EXERCISE BRIEF: Line by line, set down all the data below exactly, omitting any picture.
== RECORDS FOR THIS EXERCISE ==
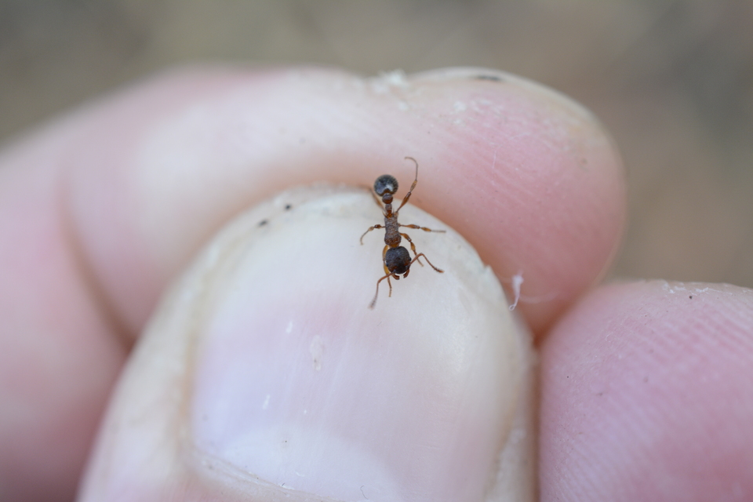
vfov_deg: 22.6
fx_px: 1255
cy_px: 251
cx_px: 376
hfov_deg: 33.4
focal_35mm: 60
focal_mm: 40
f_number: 5.6
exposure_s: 1/180
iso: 640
===
TASK RESPONSE:
vfov_deg: 22.6
fx_px: 1255
cy_px: 251
cx_px: 376
hfov_deg: 33.4
focal_35mm: 60
focal_mm: 40
f_number: 5.6
exposure_s: 1/180
iso: 640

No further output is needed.